No desfile deste ano, seis das 12 escolas de samba do Grupo Especial abordarão enredos ligados diretamente à negritude e à religiosidade afro. Algumas delas, como a Grande Rio, que falará de Exu — “Fala, Majeté! Sete chaves de Exu” —, já sofreram ataques de intolerância religiosa nas redes sociais, uma nítida e inadmissível afronta às leis que estabelecem a liberdade de credo e culto.

As escolas de samba são espaços ao mesmo tempo sociais e religiosos, extensões dos terreiros, onde os negros construíram polos de resistência, fé e criatividade. Humanos, deuses e músicas se entrelaçam no pensar, no agir e no cantar. Os ritmos sacros da liturgia afro estão no DNA do samba. Tanto assim é que as células rítmicas foram absorvidas e eternizadas. Na Mocidade Independente de Padre Miguel, o agueré de Oxóssi era a identidade de sua bateria. O mesmo ritmo, em três rufadas, falava pela Portela; assim como o ilu de Oiá inspirava as caixas e taróis do Império Serrano.
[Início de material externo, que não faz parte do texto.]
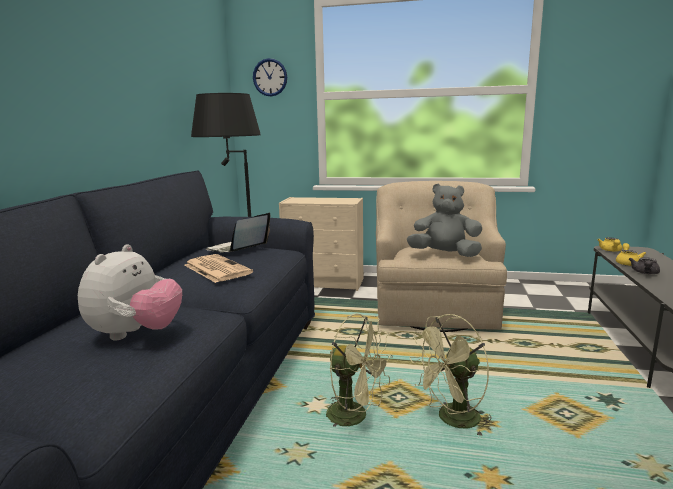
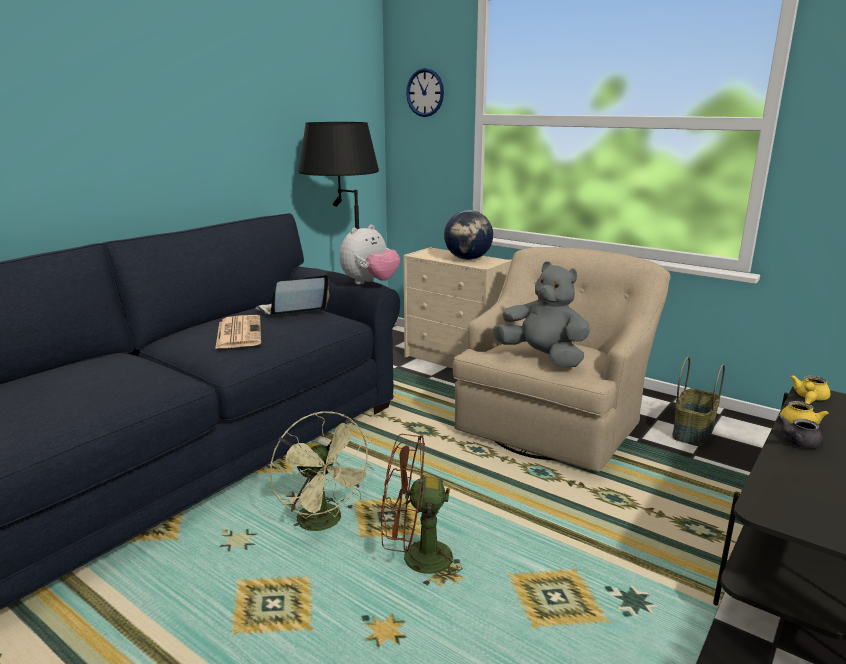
camera: 25 degrees right, 5 degrees up
plush toy [78,244,182,341] -> plush toy moved to [340,225,400,284]
green fan [409,314,492,438] -> brown fan [381,434,462,586]
none -> globe [444,210,493,260]
none -> basket [672,357,725,446]

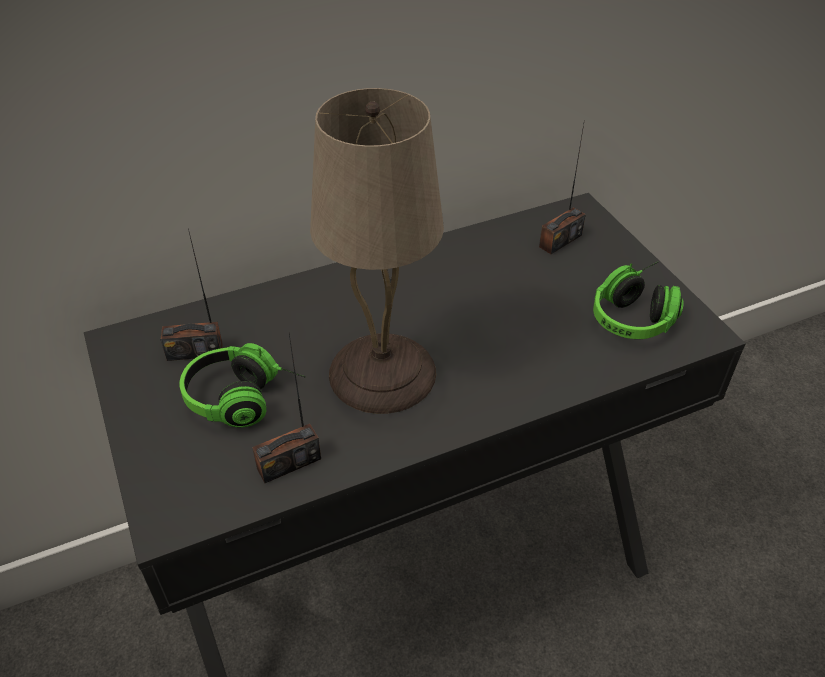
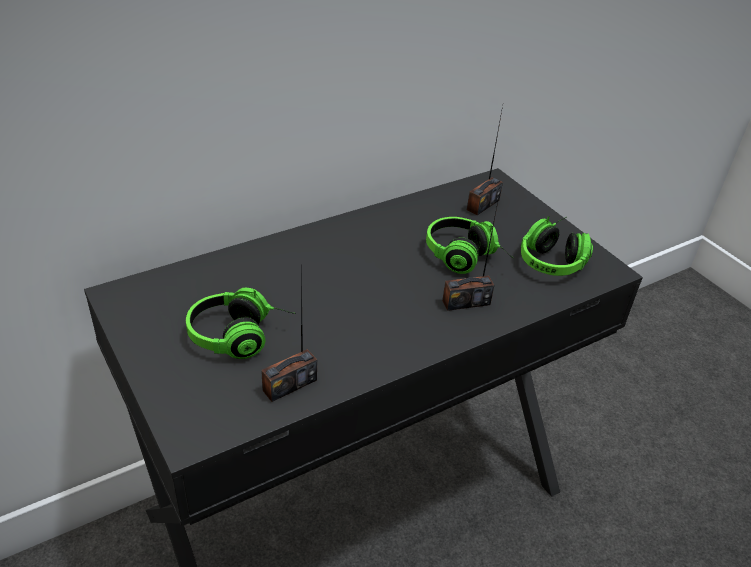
camera: 10 degrees left, 5 degrees down
radio [160,229,223,361] -> radio moved to [442,193,500,311]
beige table lamp [310,88,444,414] -> none
none -> headphones [426,217,513,274]

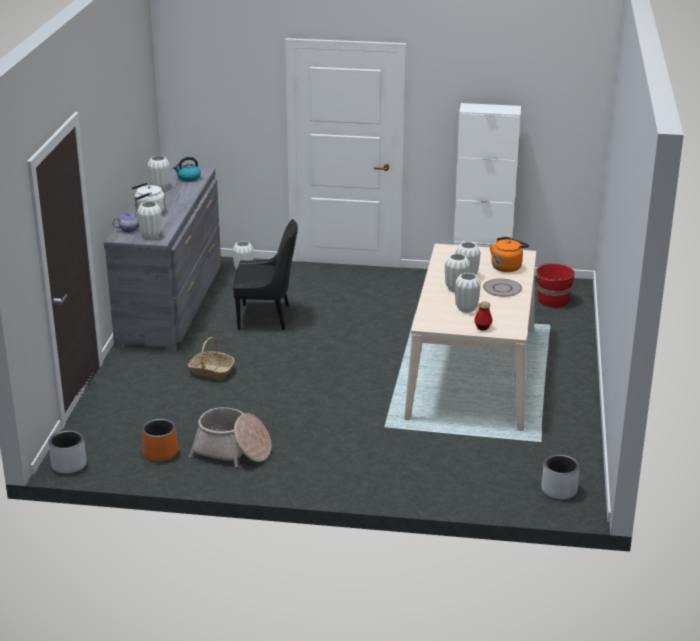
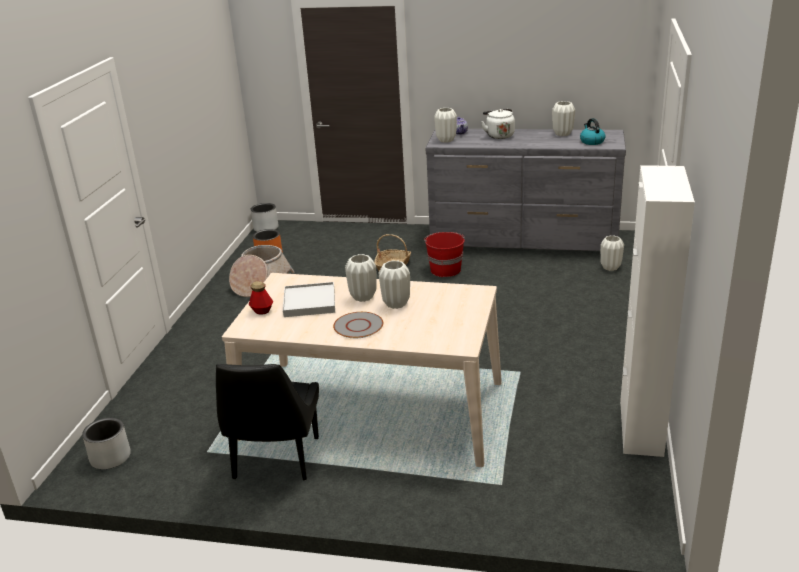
camera: 95 degrees right, 0 degrees up
black chair [233,219,298,330] -> black chair moved to [216,364,319,481]
white vase [455,273,481,313] -> white tray [283,282,335,317]
orange kettle [489,237,529,272] -> none
red bucket [535,262,575,308] -> red bucket moved to [424,232,465,277]

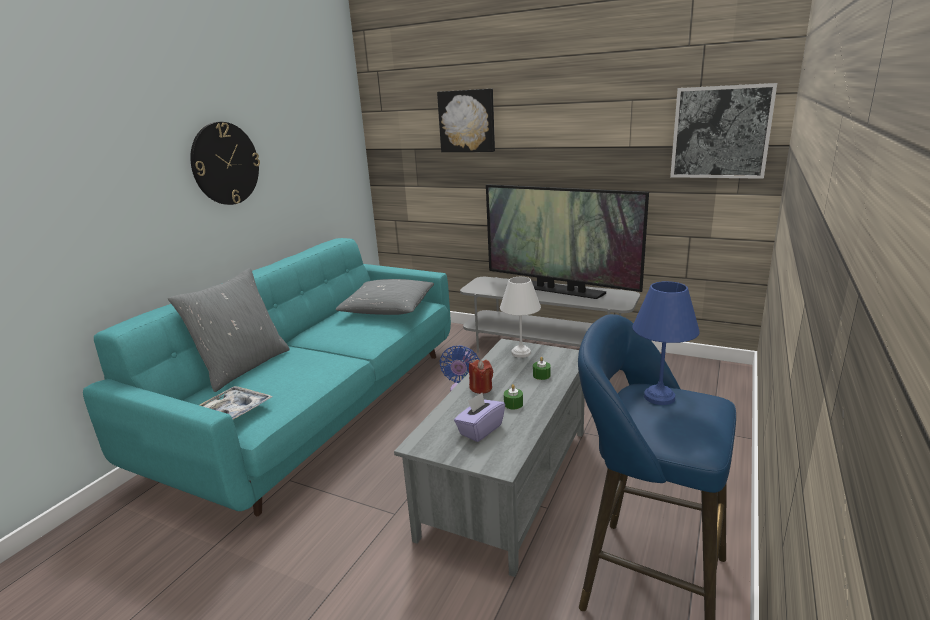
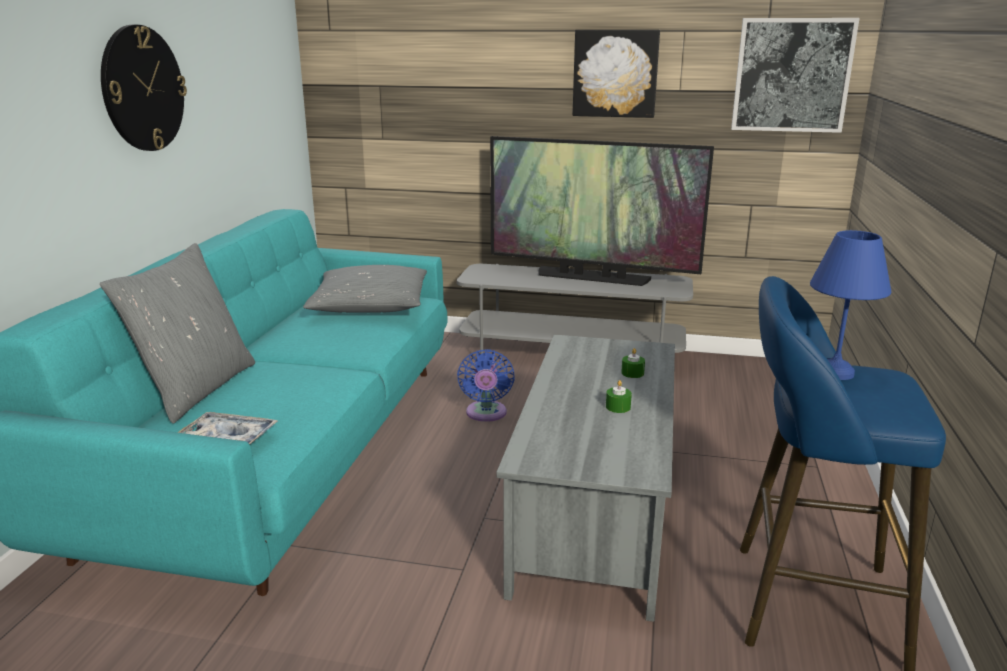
camera: 15 degrees left, 0 degrees up
picture [437,89,495,152] -> picture moved to [572,30,660,118]
purple tissue box [454,393,505,442] -> none
red candle [469,360,493,394] -> none
white table lamp [500,277,541,358] -> none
Nascido na Bahia de Todos os Santos, no Rio de Janeiro o samba brota, cresce e se desenvolve. É aqui que pretos libertos encontraram na casa das grandes “mães”, “tias” e “avós” um refúgio sereno que acalentava a alma e distraía o corpo. Eram “tias” de todos. Não escolhiam seus “sobrinhos”. Abraçavam sem olhar, ensinavam a rezar, ajudavam a viver. No bairro do Estácio de Sá, as reuniões de “semba” (diversão e alegria, nos idiomas bantu) corporificam o samba. Mas não foi fácil. A diversão do negro virou crime. O negro foi proibido de sorrir. Não podia jogar capoeira; não podia fazer “macumba”; não podia mais sambar. Mas não teve jeito… O samba nasceu para ser sambado.

Na virada dos anos 1920 para 1930, o samba faz escola. Vizinha Faladeira, Mangueira, Unidos da Tijuca e as do Morro do Salgueiro, entre outras, são criadas como educandários de samba. O ritmo é popular, mas usa Cartola.

Nem todos se conformaram com a glória do canto negro. Tentaram branquear o samba. Tentaram “desmacumbizar” o samba. Mas, quanto mais mexiam, mais ele crescia, ocupava e consolidava seu espaço na cultura musical brasileira. Ismael, Baiano e outros da turma do Estácio tinham o bloco A União Faz a Força.

Inspirado na cultura e na religião, o desfile das escolas de samba traz para a Sapucaí enredos, fantasias e alegorias com inspiração na fé ancestral. Mas são desfiles, não rituais. O carnaval representa oportunidade pedagógica única para difundir essa cultura e minimizar preconceitos. Na Coordenadoria Executiva da Diversidade Religiosa, trabalhamos políticas públicas voltadas para a liberdade de credo, atuando em apoio à Delegacia de Crimes Raciais e Delitos de Intolerância para combater o preconceito. Independentemente da crença e do credo, não podemos negar essa parte de nossa história. O Rio é uma cidade de múltiplas expressões culturais e religiosas. A diversidade é uma de nossas maiores belezas: a beleza de nossa gente. Salve o Rio! Salve nossa diver-cidade!